🤖 AI Summary
Existing multi-vector visual document retrieval models incur substantial computational and storage overhead and lack a unified mechanism to jointly modulate accuracy and efficiency along both vector dimensionality and encoder depth. This work proposes a two-dimensional multimodal Matryoshka training framework that, for the first time, enables budget elasticity along both vector width and network depth, allowing a single model to be configured on-demand for varying inference resource constraints without retraining for each setting.

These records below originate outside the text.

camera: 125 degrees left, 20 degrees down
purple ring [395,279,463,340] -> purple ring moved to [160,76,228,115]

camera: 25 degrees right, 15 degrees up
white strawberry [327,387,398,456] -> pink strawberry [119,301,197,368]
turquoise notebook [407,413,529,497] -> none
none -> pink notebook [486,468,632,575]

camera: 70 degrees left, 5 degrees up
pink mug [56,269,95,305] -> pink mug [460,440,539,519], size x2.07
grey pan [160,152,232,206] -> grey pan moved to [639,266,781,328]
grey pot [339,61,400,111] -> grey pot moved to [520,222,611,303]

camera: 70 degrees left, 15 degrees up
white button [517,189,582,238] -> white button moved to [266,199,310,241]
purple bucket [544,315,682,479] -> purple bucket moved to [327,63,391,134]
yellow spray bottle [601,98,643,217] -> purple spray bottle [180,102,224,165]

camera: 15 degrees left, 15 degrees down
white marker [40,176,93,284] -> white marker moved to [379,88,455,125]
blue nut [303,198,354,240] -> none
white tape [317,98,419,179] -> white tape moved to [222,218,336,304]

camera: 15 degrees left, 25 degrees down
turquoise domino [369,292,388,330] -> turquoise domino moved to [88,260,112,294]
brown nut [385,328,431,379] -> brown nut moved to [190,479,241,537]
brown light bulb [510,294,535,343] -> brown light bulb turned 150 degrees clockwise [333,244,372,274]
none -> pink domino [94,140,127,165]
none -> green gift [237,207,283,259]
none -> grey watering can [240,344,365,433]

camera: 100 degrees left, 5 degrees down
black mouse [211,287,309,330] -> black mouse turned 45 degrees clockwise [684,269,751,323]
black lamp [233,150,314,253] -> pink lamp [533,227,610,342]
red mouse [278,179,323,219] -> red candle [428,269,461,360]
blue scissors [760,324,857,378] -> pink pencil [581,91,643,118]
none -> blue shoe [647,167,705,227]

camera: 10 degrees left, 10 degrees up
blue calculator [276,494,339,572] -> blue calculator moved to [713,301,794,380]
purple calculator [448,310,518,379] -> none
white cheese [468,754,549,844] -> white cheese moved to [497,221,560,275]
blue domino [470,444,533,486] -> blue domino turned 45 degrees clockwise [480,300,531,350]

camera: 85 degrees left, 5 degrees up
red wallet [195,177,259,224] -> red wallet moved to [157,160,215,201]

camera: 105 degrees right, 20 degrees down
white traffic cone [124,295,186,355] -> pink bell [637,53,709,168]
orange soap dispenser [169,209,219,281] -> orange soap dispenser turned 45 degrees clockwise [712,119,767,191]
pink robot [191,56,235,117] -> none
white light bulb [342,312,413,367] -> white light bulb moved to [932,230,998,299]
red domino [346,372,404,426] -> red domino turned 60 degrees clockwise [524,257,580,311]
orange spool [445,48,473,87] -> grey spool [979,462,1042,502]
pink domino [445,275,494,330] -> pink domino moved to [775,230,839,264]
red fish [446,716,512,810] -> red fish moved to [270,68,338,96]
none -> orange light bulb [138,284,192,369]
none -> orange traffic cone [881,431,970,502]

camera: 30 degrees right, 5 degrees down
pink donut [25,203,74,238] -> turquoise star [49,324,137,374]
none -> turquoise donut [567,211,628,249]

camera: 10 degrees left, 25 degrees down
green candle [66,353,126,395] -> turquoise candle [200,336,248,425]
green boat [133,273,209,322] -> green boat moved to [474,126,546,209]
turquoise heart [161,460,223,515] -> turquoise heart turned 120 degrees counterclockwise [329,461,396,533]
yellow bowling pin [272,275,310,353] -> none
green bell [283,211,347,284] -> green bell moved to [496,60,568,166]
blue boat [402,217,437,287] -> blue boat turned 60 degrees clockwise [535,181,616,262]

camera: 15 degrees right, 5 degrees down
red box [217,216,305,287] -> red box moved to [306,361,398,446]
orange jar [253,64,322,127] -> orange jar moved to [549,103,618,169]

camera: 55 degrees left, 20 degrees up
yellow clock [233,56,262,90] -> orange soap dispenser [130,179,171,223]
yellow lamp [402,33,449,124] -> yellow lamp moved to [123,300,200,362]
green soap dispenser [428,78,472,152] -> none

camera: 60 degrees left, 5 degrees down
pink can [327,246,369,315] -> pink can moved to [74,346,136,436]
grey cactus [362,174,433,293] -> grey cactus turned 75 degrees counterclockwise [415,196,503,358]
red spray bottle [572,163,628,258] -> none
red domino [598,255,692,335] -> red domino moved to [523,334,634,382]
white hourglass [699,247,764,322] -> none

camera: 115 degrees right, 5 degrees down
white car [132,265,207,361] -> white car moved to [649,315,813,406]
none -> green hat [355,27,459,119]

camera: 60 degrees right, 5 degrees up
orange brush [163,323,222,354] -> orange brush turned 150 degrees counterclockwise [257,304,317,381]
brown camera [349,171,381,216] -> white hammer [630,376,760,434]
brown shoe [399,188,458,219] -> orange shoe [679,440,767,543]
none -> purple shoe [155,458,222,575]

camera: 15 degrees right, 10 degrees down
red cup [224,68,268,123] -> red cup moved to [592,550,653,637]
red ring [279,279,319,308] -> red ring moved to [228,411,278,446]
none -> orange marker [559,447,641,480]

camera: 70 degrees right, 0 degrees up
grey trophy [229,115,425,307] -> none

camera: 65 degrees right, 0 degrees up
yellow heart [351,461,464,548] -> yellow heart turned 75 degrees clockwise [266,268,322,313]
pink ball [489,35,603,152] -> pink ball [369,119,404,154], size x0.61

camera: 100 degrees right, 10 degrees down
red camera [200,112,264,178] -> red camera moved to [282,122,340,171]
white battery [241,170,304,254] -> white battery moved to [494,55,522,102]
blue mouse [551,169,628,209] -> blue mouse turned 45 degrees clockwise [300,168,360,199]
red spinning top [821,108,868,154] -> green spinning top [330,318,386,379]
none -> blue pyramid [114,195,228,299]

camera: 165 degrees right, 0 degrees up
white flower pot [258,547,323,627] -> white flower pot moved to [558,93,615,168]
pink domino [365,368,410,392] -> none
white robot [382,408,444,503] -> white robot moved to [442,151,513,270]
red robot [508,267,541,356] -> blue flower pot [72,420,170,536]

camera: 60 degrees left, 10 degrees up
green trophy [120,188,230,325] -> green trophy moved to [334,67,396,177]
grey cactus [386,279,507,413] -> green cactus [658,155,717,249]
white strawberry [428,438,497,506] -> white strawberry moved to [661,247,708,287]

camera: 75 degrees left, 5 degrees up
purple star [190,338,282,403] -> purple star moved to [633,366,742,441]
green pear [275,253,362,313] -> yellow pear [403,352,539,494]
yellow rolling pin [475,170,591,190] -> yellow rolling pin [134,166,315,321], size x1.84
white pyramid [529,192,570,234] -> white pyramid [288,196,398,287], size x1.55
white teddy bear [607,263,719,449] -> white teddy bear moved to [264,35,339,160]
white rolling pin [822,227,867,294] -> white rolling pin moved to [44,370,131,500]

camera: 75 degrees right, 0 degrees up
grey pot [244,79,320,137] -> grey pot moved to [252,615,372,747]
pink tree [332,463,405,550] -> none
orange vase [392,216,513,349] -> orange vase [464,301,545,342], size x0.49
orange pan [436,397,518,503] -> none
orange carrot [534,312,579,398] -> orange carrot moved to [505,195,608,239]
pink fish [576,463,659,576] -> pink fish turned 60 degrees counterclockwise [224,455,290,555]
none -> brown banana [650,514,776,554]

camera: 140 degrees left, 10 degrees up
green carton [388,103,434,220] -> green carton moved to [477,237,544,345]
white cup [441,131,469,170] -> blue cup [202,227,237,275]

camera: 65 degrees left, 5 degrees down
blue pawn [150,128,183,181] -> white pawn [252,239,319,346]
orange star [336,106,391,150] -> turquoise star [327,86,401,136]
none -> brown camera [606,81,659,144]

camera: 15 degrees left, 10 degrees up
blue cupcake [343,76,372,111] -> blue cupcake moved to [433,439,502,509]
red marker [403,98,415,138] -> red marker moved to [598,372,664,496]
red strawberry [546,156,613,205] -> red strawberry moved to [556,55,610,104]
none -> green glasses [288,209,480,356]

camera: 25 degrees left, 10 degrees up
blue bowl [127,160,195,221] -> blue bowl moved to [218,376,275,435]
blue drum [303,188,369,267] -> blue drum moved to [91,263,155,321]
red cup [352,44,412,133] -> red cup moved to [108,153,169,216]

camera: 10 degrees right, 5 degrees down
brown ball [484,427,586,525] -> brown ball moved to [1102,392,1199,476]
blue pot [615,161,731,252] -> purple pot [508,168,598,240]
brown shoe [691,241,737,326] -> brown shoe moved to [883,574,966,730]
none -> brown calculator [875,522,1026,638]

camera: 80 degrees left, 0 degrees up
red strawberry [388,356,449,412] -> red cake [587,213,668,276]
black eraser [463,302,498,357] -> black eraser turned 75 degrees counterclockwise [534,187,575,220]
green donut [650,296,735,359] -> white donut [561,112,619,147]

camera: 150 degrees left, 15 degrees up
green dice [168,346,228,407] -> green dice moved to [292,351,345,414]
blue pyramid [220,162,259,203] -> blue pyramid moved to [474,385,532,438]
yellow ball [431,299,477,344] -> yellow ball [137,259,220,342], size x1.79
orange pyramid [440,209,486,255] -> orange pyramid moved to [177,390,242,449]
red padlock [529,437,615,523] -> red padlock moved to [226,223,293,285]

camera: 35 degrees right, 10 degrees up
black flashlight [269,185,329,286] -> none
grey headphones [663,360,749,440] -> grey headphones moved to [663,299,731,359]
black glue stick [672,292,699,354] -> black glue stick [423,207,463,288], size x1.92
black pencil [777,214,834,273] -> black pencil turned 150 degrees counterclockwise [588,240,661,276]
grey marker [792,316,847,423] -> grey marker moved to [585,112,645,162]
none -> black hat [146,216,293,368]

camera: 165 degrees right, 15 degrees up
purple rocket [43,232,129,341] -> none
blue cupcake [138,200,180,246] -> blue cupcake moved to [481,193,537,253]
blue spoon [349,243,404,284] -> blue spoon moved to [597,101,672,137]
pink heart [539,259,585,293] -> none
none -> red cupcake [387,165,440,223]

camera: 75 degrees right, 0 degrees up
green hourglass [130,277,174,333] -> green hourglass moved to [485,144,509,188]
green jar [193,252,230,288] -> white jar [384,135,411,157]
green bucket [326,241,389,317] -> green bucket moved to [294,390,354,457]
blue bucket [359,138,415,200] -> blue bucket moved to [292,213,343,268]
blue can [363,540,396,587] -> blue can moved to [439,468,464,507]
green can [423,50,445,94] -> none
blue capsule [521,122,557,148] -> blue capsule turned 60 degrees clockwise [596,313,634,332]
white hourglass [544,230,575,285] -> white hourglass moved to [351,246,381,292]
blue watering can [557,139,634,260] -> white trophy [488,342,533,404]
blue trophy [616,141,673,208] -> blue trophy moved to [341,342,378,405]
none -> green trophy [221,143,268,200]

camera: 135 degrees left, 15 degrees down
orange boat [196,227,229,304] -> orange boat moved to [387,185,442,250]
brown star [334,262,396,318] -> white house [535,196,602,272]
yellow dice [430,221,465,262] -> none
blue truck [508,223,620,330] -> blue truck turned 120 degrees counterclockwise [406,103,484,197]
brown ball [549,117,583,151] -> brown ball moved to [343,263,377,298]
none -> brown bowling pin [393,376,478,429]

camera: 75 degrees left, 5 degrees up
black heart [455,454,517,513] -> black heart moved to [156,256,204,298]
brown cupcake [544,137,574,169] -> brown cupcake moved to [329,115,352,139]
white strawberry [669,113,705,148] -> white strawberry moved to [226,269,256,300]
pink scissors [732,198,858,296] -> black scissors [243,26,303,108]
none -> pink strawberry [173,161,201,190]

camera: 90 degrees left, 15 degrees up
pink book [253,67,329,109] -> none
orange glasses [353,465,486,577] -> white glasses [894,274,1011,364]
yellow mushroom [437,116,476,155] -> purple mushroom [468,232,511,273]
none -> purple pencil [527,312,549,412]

By integrating multi-vector representations from vision-language models, two-dimensional Matryoshka nested learning, and a ColPali-style retrieval architecture, the method significantly outperforms naive truncation baselines across diverse backbone networks, achieving substantial reductions in storage and computational costs while maintaining or even improving retrieval performance.
📝 Abstract
Multi-vector visual document retrievers achieve strong fine-grained matching by representing each page with multiple vectors from deep Vision-Language Models (VLMs), but this design makes deployment expensive in both storage and computational overhead. Existing efficiency techniques usually optimize only part of this budget, leaving multimodal retrievers without a unified way to trade accuracy for both vector width and encoder depth. Therefore, we propose MM-Matryoshka, a 2D Matryoshka training framework for budget-elastic Visual Document Retrieval (VDR), enabling ColPali-style multi-vector retrieval elastic along both dimension and layer. At inference time, a single retriever can select a 2D selectable budget without training separate models for different budgets. Through comprehensive experiments across multiple representative backbones, we demonstrate that by retaining significantly higher quality than direct truncation baselines while substantially reducing storage and computational overhead, MM-Matryoshka can offer robust budget elasticity for efficient VDR.